Texto fornecido >>
□ □ □ □ □ □ □
A base da MP é a autodeclaração de quem ocupou a terra. “Funciona assim: eu me declaro posseiro deste imóvel da União e quero o título”, diz o deputado federal Rodrigo Agostinho (PSB-SP), presidente da Comissão de Meio Ambiente da Câmara. Lembra que a MP amplia as regras, antes restritas à Amazônia, para todo o Brasil. “O que aconteceu foi uma corrida em busca de terras públicas no país e na Amazônia, dando impulso ao desmatamento”, registra.
Dados do Instituto de Pesquisa Ambiental da Amazônia (Ipam) mostram que o desmatamento em terras públicas (somando-se unidades de conservação, terras indígenas e áreas não designadas) representou 36% do total no bioma amazônico entre janeiro e março de 2019. Este percentual chegou a 50% no mesmo período de 2020.
Na busca por consenso, o relator atendeu ambientalistas em vários pontos. “Mas não atendeu um decisivo: a regularização de grandes glebas. Não aceitamos regularizar terras gigantes”, diz Agostinho.
Um ponto de preocupação com a MP é que a regra anterior permitia dispensa de vistoria para titulação de imóveis até quatro módulos fiscais (400 hectares na Amazônia) e agora a amplia para até 15 MF (1500 hectares na Amazônia).
“A vistoria prévia à titulação é uma forma de se garantir que a área cumpre requisitos legais e indicar que a terra não está em conflito com outras demandas, como territórios ainda não reconhecidos de comunidades tradicionais”, diz Brenda Brito, pesquisadora do Instituto do Homem e Meio Ambiente da Amazônia (Imazon).
□ □ □ □ □ □ □
Problema a resolver >> Segundo o texto sobre a MP, que percentual do desmatamento no bioma amazônico ocorreu em terras públicas entre janeiro e março de 2020? Os registros provêm de outra fonte.

Imagens com pontos de referência corporais localizados >>
□ □ □ □ □ □ □
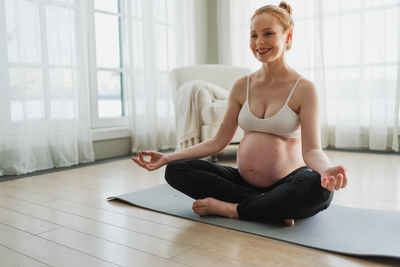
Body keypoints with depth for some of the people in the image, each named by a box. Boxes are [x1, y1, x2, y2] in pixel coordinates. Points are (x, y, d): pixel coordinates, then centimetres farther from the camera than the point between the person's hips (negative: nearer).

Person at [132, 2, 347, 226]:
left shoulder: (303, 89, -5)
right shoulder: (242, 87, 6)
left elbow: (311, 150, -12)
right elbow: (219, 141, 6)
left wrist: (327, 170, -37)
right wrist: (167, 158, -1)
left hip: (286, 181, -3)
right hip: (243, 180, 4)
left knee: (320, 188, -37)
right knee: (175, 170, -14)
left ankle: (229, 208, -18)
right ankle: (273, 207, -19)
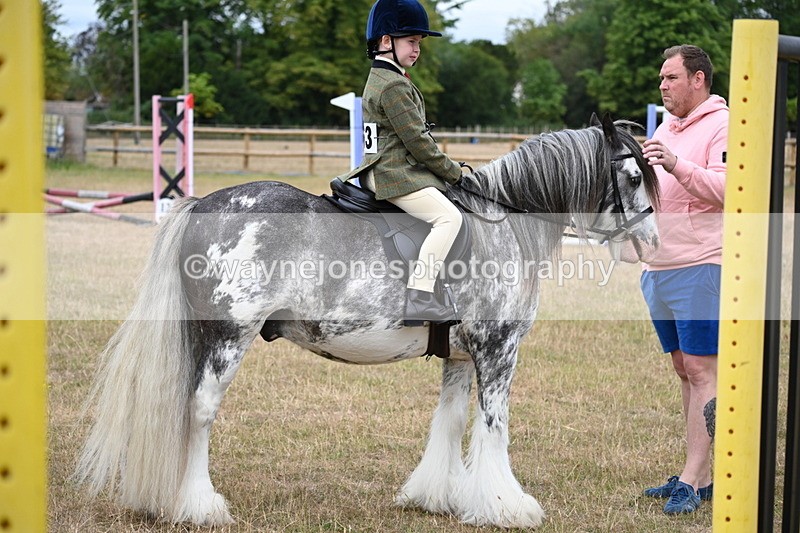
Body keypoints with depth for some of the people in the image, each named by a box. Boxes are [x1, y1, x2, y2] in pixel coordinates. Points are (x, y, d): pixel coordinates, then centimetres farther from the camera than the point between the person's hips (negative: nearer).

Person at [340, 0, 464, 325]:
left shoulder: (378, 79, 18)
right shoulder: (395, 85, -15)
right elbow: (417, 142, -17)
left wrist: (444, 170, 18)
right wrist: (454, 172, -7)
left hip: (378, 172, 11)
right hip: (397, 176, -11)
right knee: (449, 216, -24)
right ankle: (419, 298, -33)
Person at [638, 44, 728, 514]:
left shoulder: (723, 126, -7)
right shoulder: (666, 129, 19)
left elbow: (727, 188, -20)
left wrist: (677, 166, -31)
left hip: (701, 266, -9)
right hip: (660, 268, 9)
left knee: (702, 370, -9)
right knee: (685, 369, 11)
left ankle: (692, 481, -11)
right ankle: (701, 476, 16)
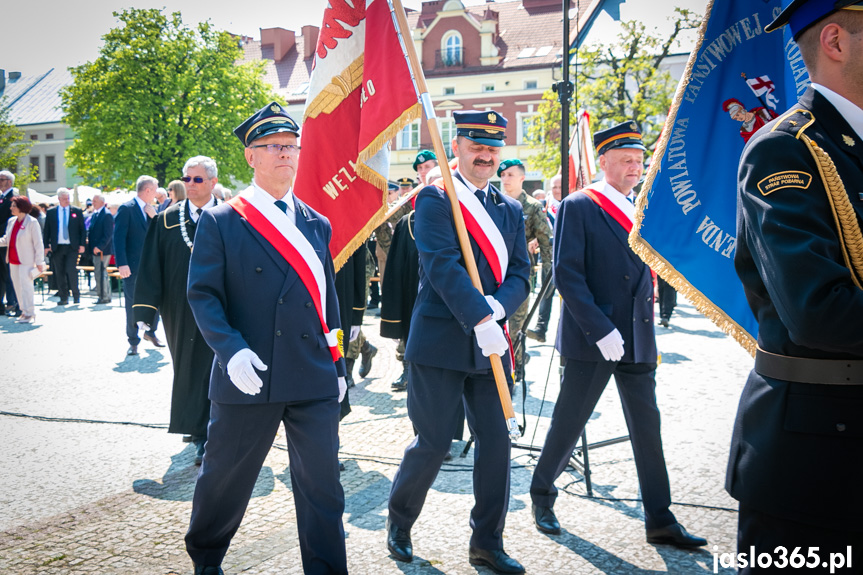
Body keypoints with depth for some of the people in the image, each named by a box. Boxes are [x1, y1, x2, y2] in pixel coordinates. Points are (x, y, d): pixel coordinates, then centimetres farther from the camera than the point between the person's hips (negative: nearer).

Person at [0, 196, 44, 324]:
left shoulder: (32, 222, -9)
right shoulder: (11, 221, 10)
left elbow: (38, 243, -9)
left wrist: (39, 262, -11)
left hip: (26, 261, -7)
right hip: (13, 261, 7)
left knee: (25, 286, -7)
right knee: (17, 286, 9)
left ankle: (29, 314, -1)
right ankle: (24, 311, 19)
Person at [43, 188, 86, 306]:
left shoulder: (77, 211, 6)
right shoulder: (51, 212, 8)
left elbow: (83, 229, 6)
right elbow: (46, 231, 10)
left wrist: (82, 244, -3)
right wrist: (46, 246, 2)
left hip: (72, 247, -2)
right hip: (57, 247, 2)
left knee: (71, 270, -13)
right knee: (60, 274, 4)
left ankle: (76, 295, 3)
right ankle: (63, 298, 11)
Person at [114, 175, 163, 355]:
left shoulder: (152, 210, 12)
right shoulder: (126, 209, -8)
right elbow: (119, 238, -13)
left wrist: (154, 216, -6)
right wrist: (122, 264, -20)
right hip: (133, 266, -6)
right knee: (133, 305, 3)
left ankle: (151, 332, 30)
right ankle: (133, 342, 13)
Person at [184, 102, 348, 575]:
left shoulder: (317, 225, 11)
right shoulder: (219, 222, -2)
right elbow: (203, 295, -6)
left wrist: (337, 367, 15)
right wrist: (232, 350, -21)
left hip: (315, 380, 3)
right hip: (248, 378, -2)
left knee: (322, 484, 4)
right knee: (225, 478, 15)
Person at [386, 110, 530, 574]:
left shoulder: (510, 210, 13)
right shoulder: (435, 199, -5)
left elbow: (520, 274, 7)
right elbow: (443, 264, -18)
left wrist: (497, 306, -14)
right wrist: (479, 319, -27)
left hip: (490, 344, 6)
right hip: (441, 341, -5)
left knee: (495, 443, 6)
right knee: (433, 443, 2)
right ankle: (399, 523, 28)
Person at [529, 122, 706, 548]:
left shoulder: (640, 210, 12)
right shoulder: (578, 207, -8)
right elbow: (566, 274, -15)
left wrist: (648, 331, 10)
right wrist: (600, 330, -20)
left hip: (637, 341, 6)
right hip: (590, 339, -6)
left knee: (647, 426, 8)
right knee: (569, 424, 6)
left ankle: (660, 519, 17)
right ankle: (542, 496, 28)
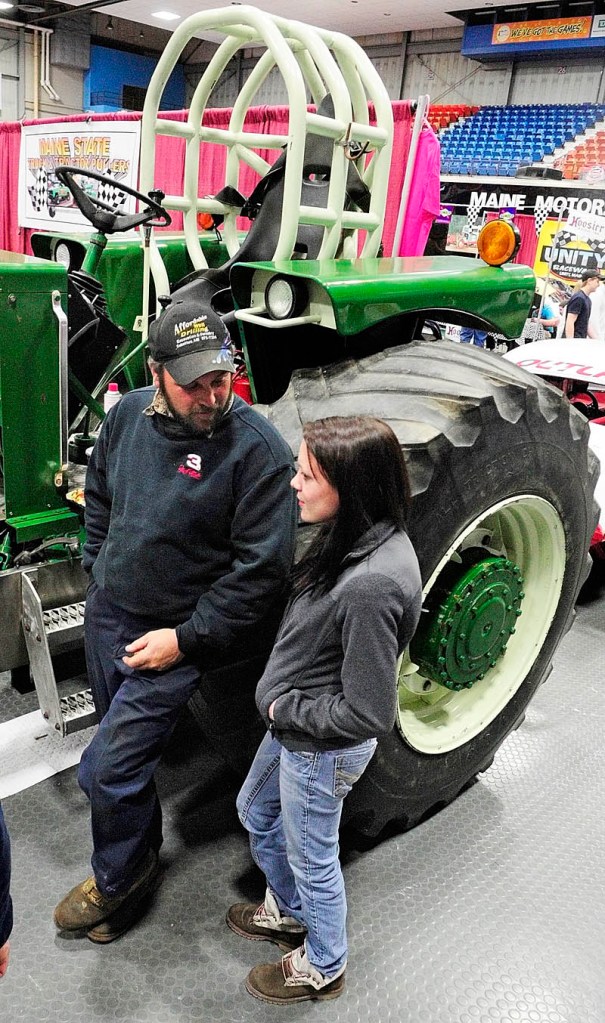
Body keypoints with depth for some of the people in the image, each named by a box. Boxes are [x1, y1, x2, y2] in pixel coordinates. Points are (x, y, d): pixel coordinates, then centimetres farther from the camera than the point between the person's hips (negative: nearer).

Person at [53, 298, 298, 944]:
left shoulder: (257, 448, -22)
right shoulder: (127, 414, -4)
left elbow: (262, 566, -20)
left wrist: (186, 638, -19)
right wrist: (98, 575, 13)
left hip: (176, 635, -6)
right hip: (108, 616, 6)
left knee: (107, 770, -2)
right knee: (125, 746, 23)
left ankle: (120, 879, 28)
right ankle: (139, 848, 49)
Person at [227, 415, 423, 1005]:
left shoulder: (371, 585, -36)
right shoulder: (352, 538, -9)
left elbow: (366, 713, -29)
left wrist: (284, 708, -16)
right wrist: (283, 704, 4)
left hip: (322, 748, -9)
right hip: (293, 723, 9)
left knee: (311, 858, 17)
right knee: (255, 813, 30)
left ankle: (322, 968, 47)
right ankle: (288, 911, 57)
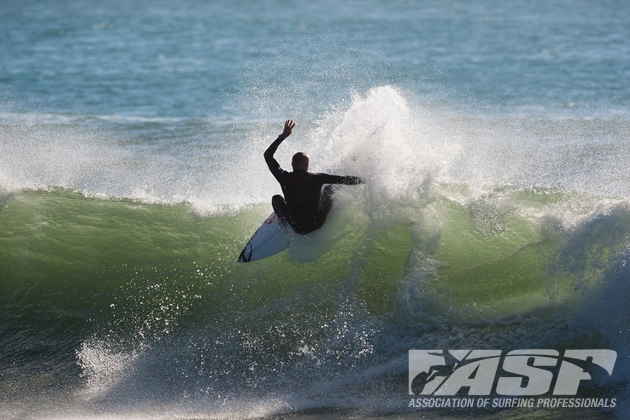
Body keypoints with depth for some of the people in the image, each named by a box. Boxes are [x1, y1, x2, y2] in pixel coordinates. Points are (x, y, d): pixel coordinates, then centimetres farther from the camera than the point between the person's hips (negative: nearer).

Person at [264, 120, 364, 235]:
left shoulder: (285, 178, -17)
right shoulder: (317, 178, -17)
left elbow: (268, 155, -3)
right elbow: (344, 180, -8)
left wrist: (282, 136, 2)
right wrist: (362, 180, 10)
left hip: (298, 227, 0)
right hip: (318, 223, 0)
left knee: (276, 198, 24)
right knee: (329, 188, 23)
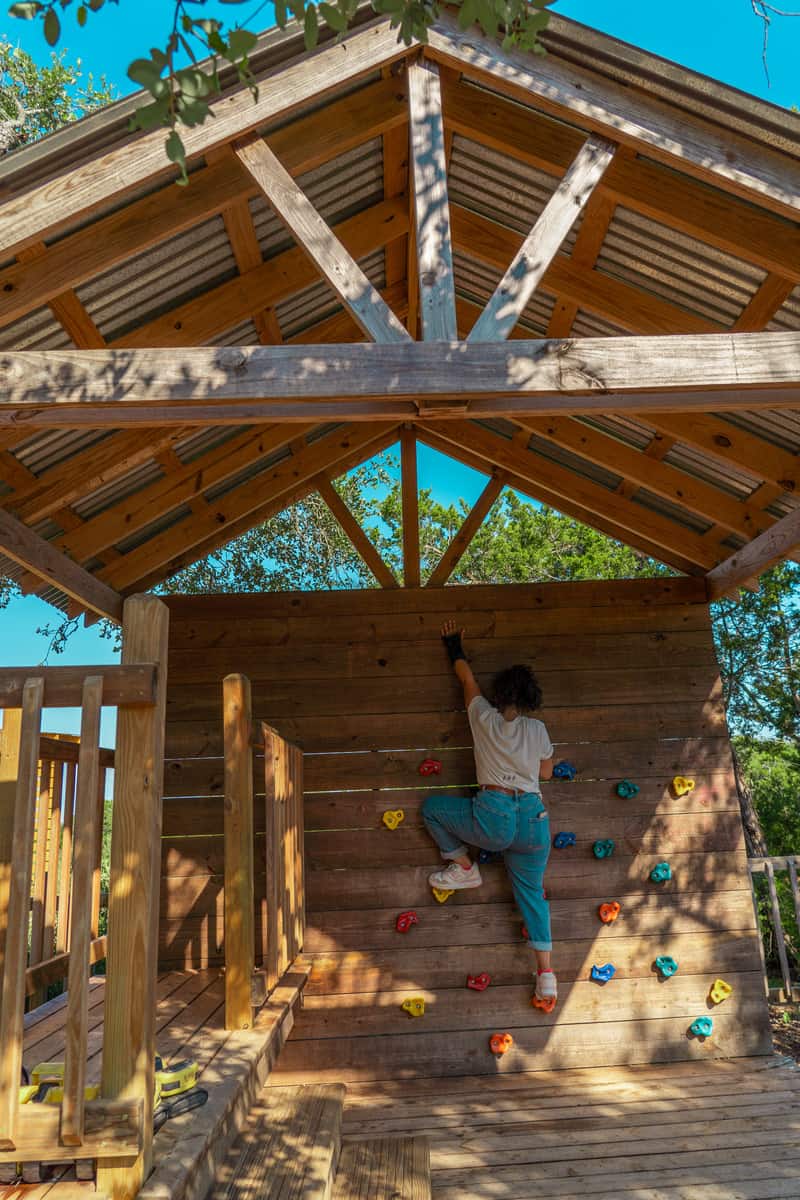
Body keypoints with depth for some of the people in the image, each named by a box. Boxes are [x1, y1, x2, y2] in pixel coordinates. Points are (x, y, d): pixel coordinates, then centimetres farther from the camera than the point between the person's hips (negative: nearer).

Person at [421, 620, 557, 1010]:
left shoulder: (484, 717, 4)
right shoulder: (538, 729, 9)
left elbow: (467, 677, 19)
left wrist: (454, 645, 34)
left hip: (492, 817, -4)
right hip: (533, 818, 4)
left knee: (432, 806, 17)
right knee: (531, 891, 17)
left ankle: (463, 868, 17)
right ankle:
□ □ □ □ □ □ □
Resultado da tarefa >> 50%.